Atypical subunit composition of the chlorophycean mitochondrial F1FO-ATP synthase and role of Asa7 protein in stability and oligomycin resistance of the enzyme.

In yeast, mammals, and land plants, mitochondrial F(1)F(O)-ATP synthase (complex V) is a remarkable enzymatic machinery that comprises about 15 conserved subunits. Peculiar among eukaryotes, complex V from Chlamydomonadales algae (order of chlorophycean class) has an atypical subunit composition of its peripheral stator and dimerization module, with nine subunits of unknown evolutionary origin (Asa subunits). In vitro, this enzyme exhibits an increased stability of its dimeric form, and in vivo, Chlamydomonas reinhardtii cells are insensitive to oligomycins, which are potent inhibitors of proton translocation through the F(O) moiety. In this work, we showed that the atypical features of the Chlamydomonadales complex V enzyme are shared by the other chlorophycean orders. By biochemical and in silico analyses, we detected several atypical Asa subunits in Scenedesmus obliquus (Sphaeropleales) and Chlorococcum ellipsoideum (Chlorococcales). In contrast, complex V has a canonical subunit composition in other classes of Chlorophytes (Trebouxiophyceae, Prasinophyceae, and Ulvophyceae) as well as in Streptophytes (land plants), and in Rhodophytes (red algae). Growth, respiration, and ATP levels in Chlorophyceae were also barely affected by oligomycin concentrations that affect representatives of the other classes of Chlorophytes. We finally studied the function of the Asa7 atypical subunit by using RNA interference in C. reinhardtii. Although the loss of Asa7 subunit has no impact on cell bioenergetics or mitochondrial structures, it destabilizes in vitro the enzyme dimeric form and renders growth, respiration, and ATP level sensitive to oligomycins. Altogether, our results suggest that the loss of canonical components of the complex V stator happened at the root of chlorophycean lineage and was accompanied by the recruitment of novel polypeptides. Such a massive modification of complex V stator features might have conferred novel properties, including the stabilization of the enzyme dimeric form and the shielding of the proton channel. In these respects, we discuss an evolutionary scenario for F(1)F(O)-ATP synthase in the whole green lineage (i.e., Chlorophyta and Streptophyta).
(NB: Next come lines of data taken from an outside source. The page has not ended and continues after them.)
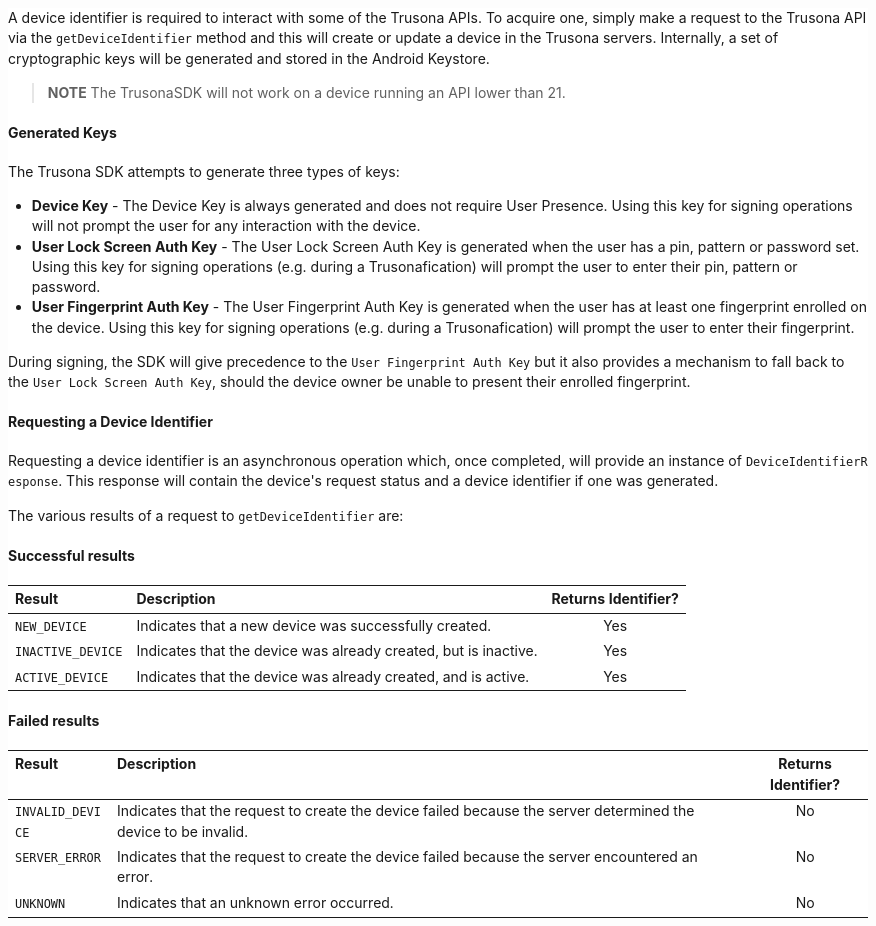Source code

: A device identifier is required to interact with some of the Trusona APIs. To acquire one, simply
make a request to the Trusona API via the `getDeviceIdentifier` method and this will create or update a
device in the Trusona servers. Internally, a set of cryptographic keys will be generated and stored
in the Android Keystore.

> **NOTE** The TrusonaSDK will not work on a device running an API lower than 21.

#### Generated Keys

The Trusona SDK attempts to generate three types of keys:

* **Device Key** - The Device Key is always generated and does not require User Presence. Using this key for signing operations will not prompt the user for any interaction with the device.
* **User Lock Screen Auth Key** - The User Lock Screen Auth Key is generated when the user has a pin, pattern or password set. Using this key for signing operations (e.g. during a Trusonafication) will prompt the user to enter their pin, pattern or password.
* **User Fingerprint Auth Key** - The User Fingerprint Auth Key is generated when the user has at least one fingerprint enrolled on the device. Using this key for signing operations (e.g. during a Trusonafication) will prompt the user to enter their fingerprint.

During signing, the SDK will give precedence to the `User Fingerprint Auth Key` but it also provides a mechanism to fall back to the `User Lock Screen Auth Key`, should the device owner be unable to present their enrolled fingerprint.

#### Requesting a Device Identifier

Requesting a device identifier is an asynchronous operation which, once completed, will provide an instance
of `DeviceIdentifierResponse`. This response will contain the device's request status and a device identifier
if one was generated.

The various results of a request to `getDeviceIdentifier` are:

#### Successful results

|        Result           |                                                                       Description                                                                        |  Returns Identifier?  |
| :--------------------   | :------------------------------------------------------------------------------------------------------------------------------------------------------- | :-------------------: |
| `NEW_DEVICE`            | Indicates that a new device was successfully created.                                                                                                    |           Yes         |
| `INACTIVE_DEVICE`       | Indicates that the device was already created, but is inactive.                                                                                          |           Yes         |
| `ACTIVE_DEVICE`         | Indicates that the device was already created, and is active.                                                                                            |           Yes         |

#### Failed results

|        Result           |                                                                       Description                                                                        |  Returns Identifier?  |
| :--------------------   | :------------------------------------------------------------------------------------------------------------------------------------------------------- | :-------------------: |
| `INVALID_DEVICE`        | Indicates that the request to create the device failed because the server determined the device to be invalid.                                           |           No          |
| `SERVER_ERROR`          | Indicates that the request to create the device failed because the server encountered an error.                                                          |           No          |
| `UNKNOWN`               | Indicates that an unknown error occurred.                                                                                                                |           No          |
The polypeptides COX2A and COX2B are essential components of the mitochondrial cytochrome c oxidase of Toxoplasma gondii.

Two genes encoding cytochrome c oxidase subunits, Cox2a and Cox2b, are present in the nuclear genomes of apicomplexan parasites and show sequence similarity to corresponding genes in chlorophycean algae. We explored the presence of COX2A and COX2B subunits in the cytochrome c oxidase of Toxoplasma gondii. Antibodies were raised against a synthetic peptide containing a 14-residue fragment of the COX2A polypeptide and against a hexa-histidine-tagged recombinant COX2B protein. Two distinct immunochemical stainings localized the COX2A and COX2B proteins in the parasite's mitochondria. A mitochondria-enriched fraction exhibited cyanide-sensitive oxygen uptake in the presence of succinate. T. gondii mitochondria were solubilized and subjected to Blue Native Electrophoresis followed by second dimension electrophoresis. Selected protein spots from the 2D gels were subjected to mass spectrometry analysis and polypeptides of mitochondrial complexes III, IV and V were identified. Subunits COX2A and COX2B were detected immunochemically and found to co-migrate with complex IV; therefore, they are subunits of the parasite's cytochrome c oxidase. The apparent molecular mass of the T. gondii mature COX2A subunit differs from that of the chlorophycean alga Polytomella sp. The data suggest that during its biogenesis, the mitochondrial targeting sequence of the apicomplexan COX2A precursor protein may be processed differently than the one from its algal counterpart.